UDS, you aren’t being particularly helpful, which is to say you aren’t being helpful at all.
We don’t really care about getting strawberry juice directly. We care about why it’s difficult to get strawberry juice pre-made, and why it’s so damned expensive when we can find the stuff.
Any monkey knows how to juice a strawberry, and, apparently, so do you. Good job. Just take that commentary someplace else.
Roland, I think it’s most directly related to a lack of demand. Very few people grew up drinking strawberry juice like they grew up with orange juice or apple juice, for example, and so few people would even think of looking for it.
But why is there no demand? Possibly because juice machines (at the industrial scale) don’t like working with pulpy food that reduces to slush. But oranges are pulpy and reduce to slush, and we can effectively make pulp-free orange juice (for heathen bastards ;)).
And this doesn’t tell us why strawberry juice is a common mixture in juice cocktails, or why strawberry wine is so popular, and yet we still have a time finding pure strawberry juice.
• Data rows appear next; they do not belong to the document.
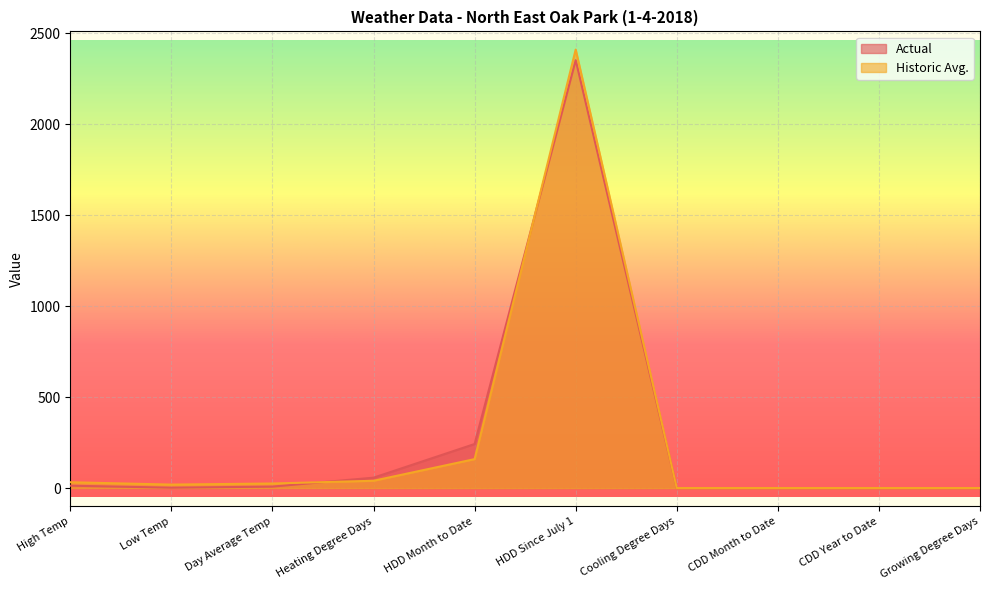

At how many categories does at least one series exceed 1455?

1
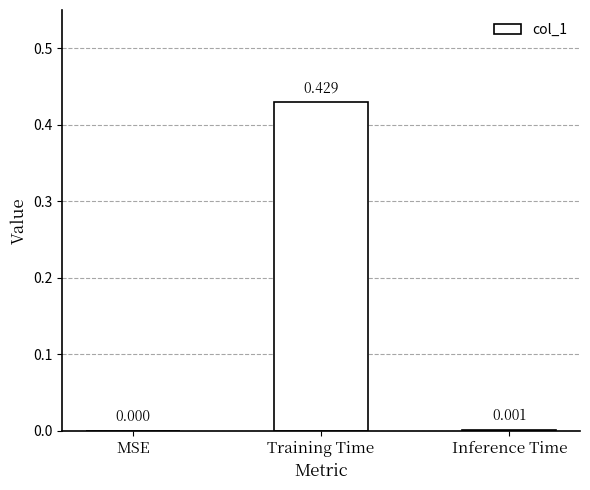

Between Inference Time and Training Time, which is larger?

Training Time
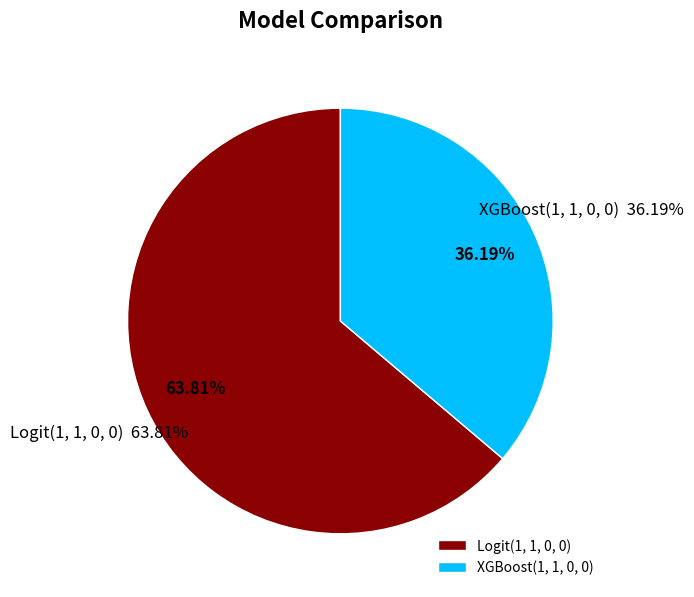

How many slices are in this pie chart?

2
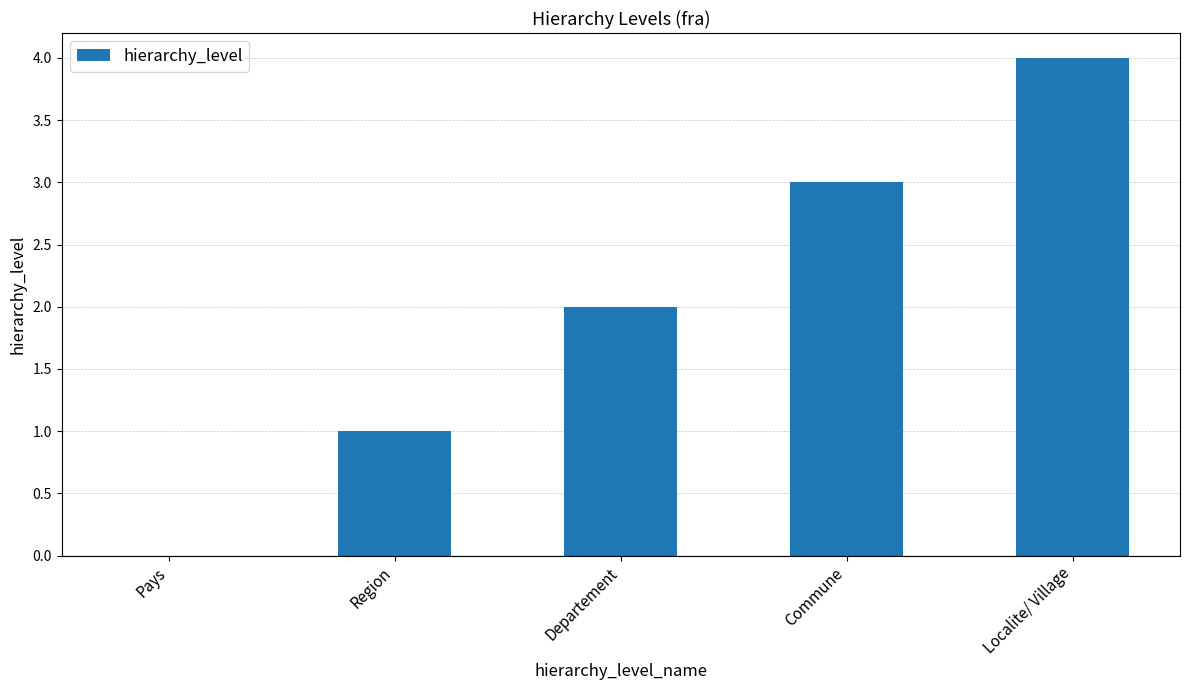

What is the sum of the values at Region and Commune?

4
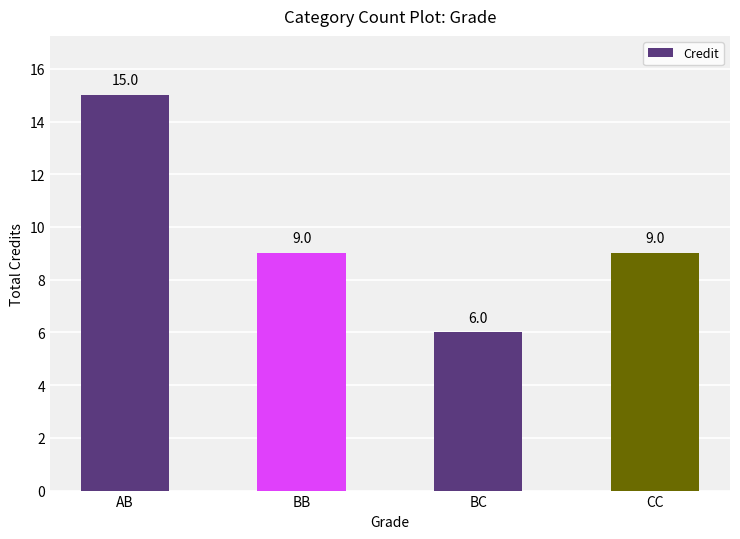

What is the difference between the maximum and second lowest values?

6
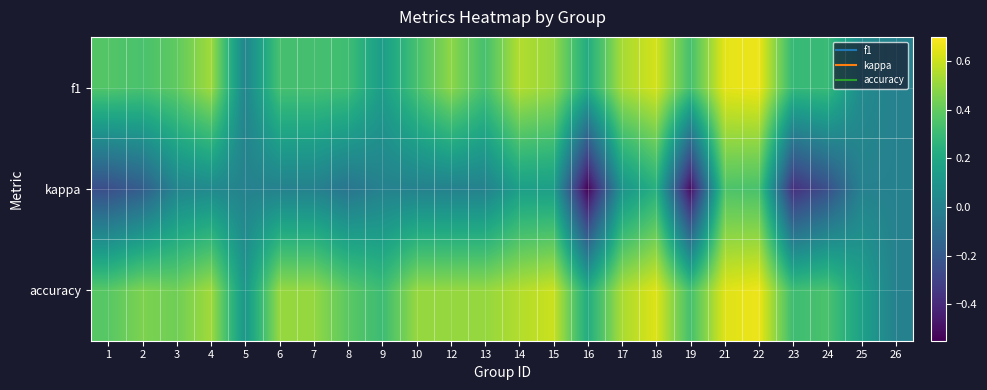

What is the maximum value shown in the chart?

0.7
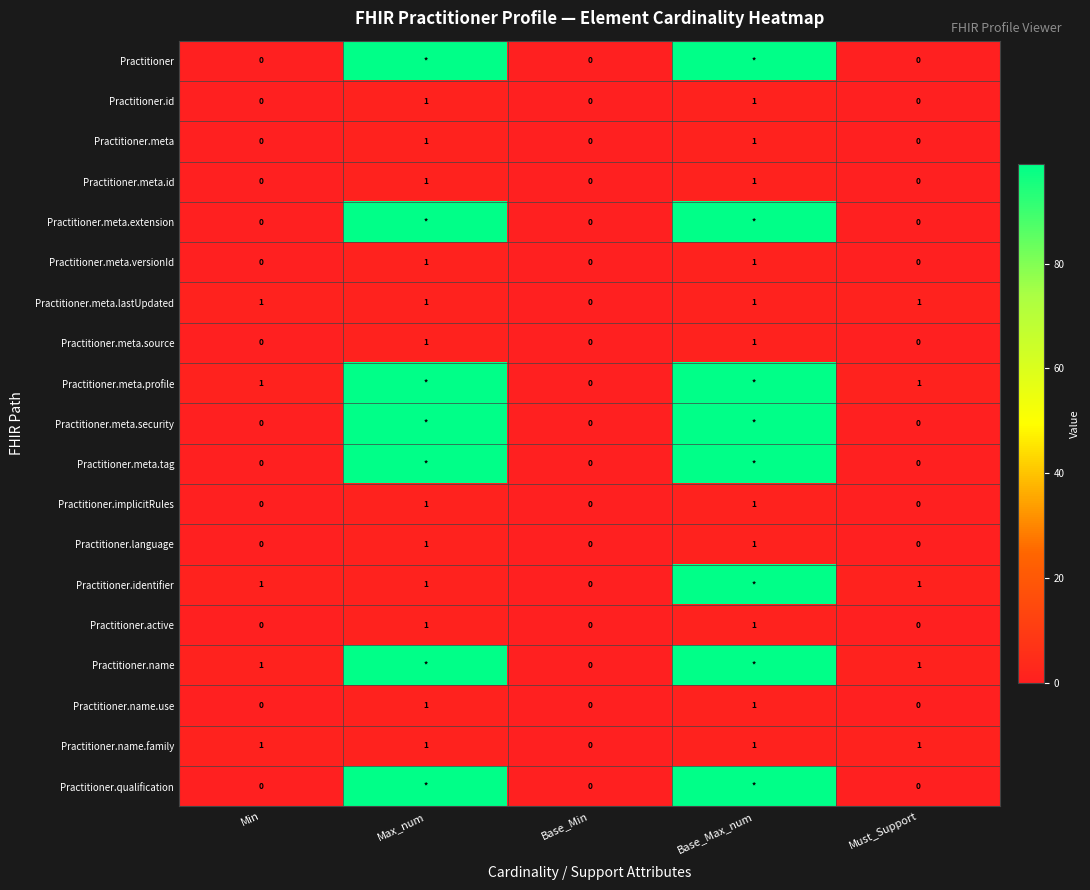

Read the Practitioner.implicitRules value at Max_num.

1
Maybe it’s related to how sweet strawberry juice is. Apples and oranges and even grapes probably have a lower sugar content than strawberries, and making a syrupy juice would go against the national palate. Or what the companies think the national palate is, which is the same thing. This sweetness would explain its presence in cocktails, since it would be an easy way to naturally sweeten otherwise tart or ascerbic drinks.
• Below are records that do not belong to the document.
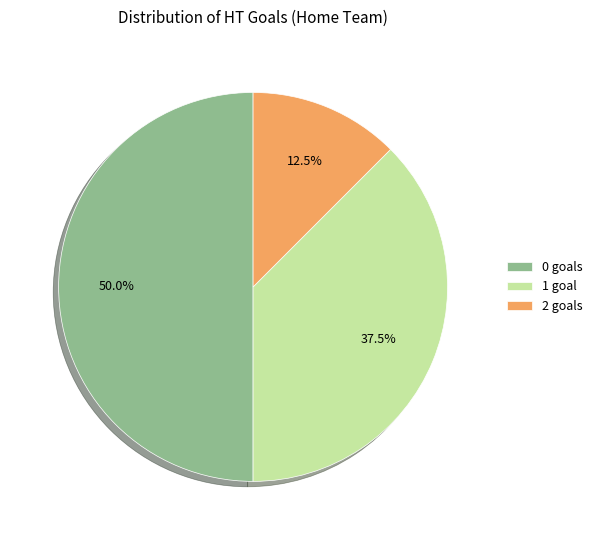

How many slices are in this pie chart?

3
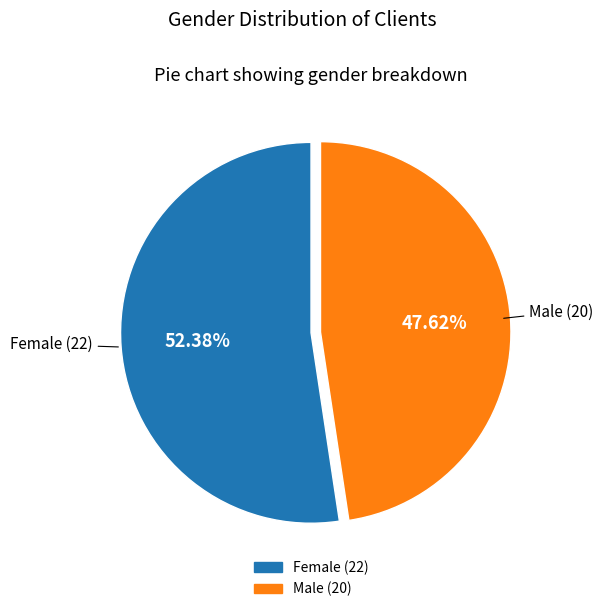

How many slices are in this pie chart?

2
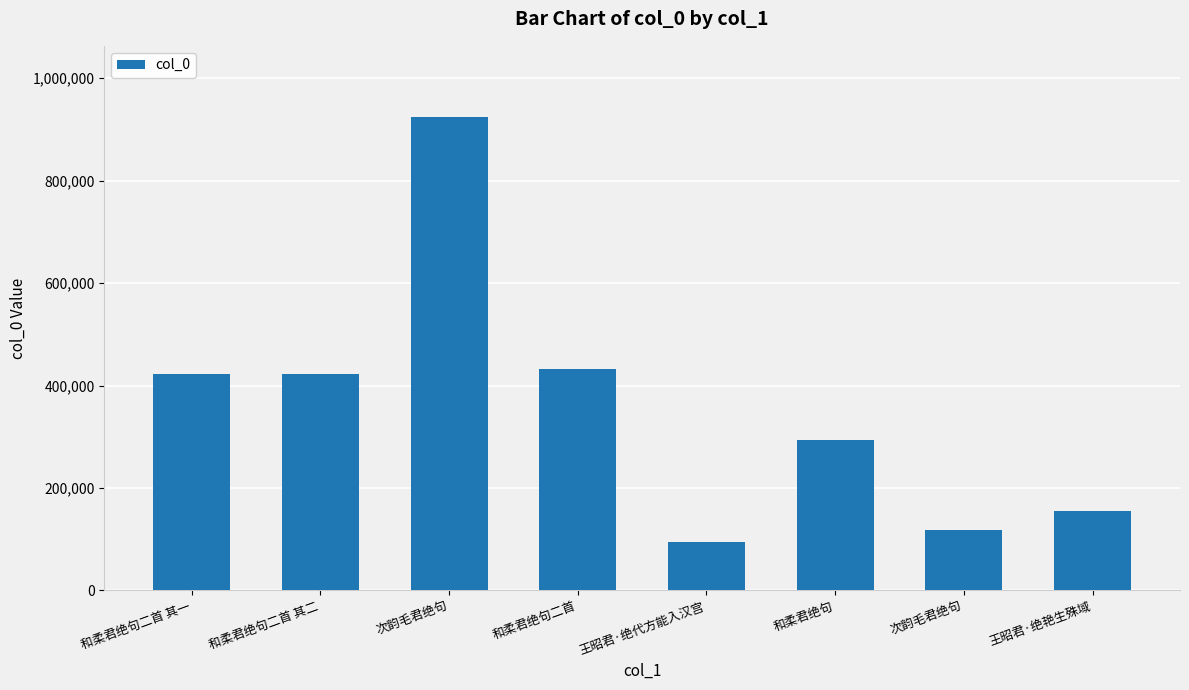

Does the chart contain any negative values?

No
So, the real reason? I’m guessing it’s why we eat (and don’t eat) a lot of things: historical accident ossified by the market economy. We are good at making things we know we want. (Too good, perhaps, to judge from reports on obesity.) We aren’t so good at making things we don’t know we want, because it requires an initial outlay that only a few companies can afford. And if those companies don’t see a good reason to invest in something, it won’t get done on a large enough scale to make it economically worthwhile.